Research mode automatically includes bounded context from open tabs. Responses should name source titles and URLs, identify contradictions, and separate evidence from inference.
Shopping
For product comparison and commerce-page analysis.
It can inspect products, prices, review signals, return information, and cart summaries. It must stop before authentication, payment, checkout submission, or placing an order.
Scraper
For structured extraction from the current page.

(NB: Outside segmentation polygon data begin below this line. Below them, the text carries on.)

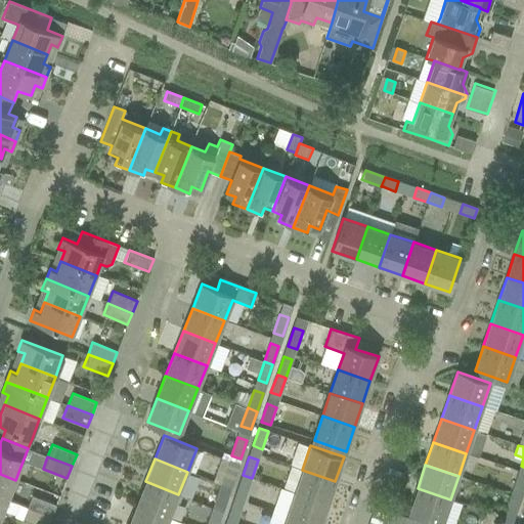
[(227,467),(221,485),(230,488),(236,471),(227,467)]
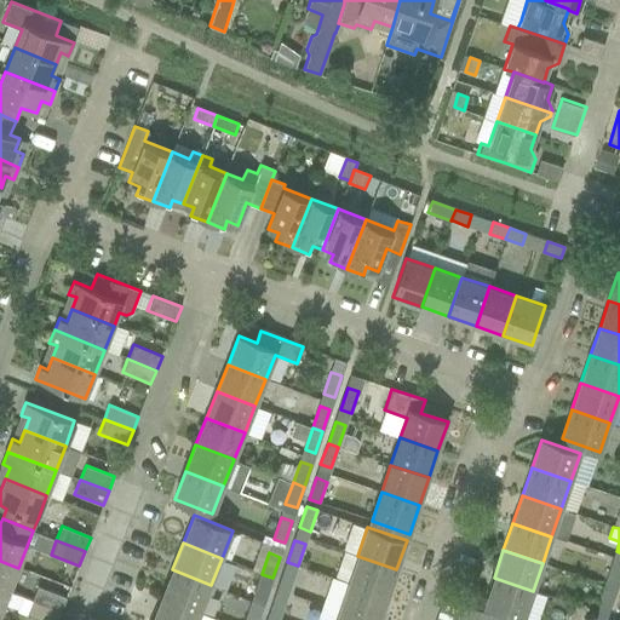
[(396,569),(357,556),(348,583),(388,596),(396,569)]
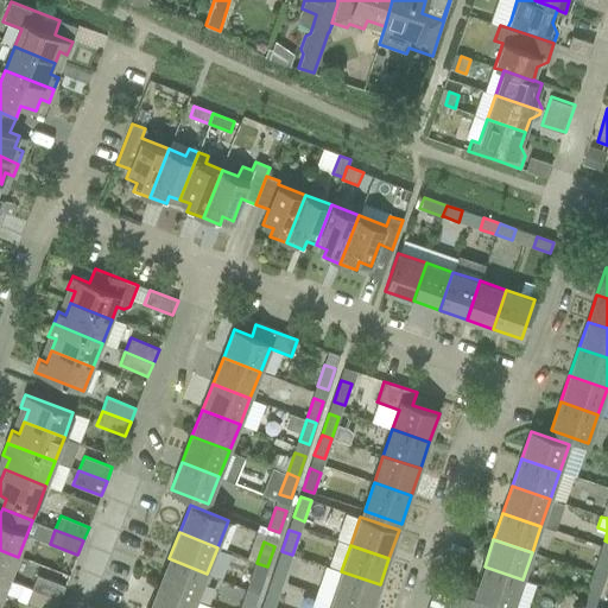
[(0,577),(8,581),(18,557),(0,550),(0,577)]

The model is instructed to preserve a consistent schema, mark missing values, and never invent absent fields. CSV scheduling and recurring jobs are not yet implemented.
Developer
For technical documentation, API extraction, examples, and sandbox-assisted work. It should prefer exact API names and identify deprecated or inferred behavior.
Security
For defensive analysis of visible page signals, phishing indicators, and security posture. Offensive exploitation, credential theft, evasion, and persistence are outside the mode boundary.
Request Routing
LLMClient.sendChatMessage routes in this order:
- local commands
- screenshot and context capture
- conversation and user-memory update
- explicit comparison fast path
- direct search fast path
- browser automation
- contextual model response
Mode selection affects model context. Automation routing still depends on the requested action, because a research question should not click simply because research mode is active.
Autonomous Browser Runtime
Browso currently automates its own live tabs. It does not launch a separate Playwright browser.
Two execution paths exist:
- planned computer-use sessions for narrower action sequences
- autonomous agent sessions for broader multi-step tasks
Session state includes:
- goal and summary
- status
- current URL
- screenshot
- step list
- operational logs
The sidebar displays the active step and recent progress.
Tool Boundary
High-level tools are defined in AgentTools.ts. Examples include:
- navigation and web search
- page observation and extraction
- element click and text entry
- scrolling and waiting
- commerce-page scanning
- product and search-result selection
- blocker detection
- cart summary extraction
- user handoff
The model does not receive an unrestricted Node.js or shell tool. The code sandbox is a separate, scoped subsystem.
Safety Preflight
Before browser automation begins, SafetyPolicy classifies the goal.
- Allowed goals continue.
- Consequential goals stop for user control.
- Prohibited goals are rejected.
This preflight complements checks inside the automation tools. It is not a replacement for tool-level validation.
Known Limits
- selectors and page heuristics can break when sites change
- authentication and anti-bot pages require user control
- screenshots and DOM text can disagree
- there is no durable resume token for a paused sensitive action
- automation runs in the user's live browser, not an isolated profile
Planned Runtime Upgrade
A future Playwright adapter can provide isolated controlled sessions. It should implement the existing conceptual tool contract rather than replace modes, knowledge, safety, or the sidebar.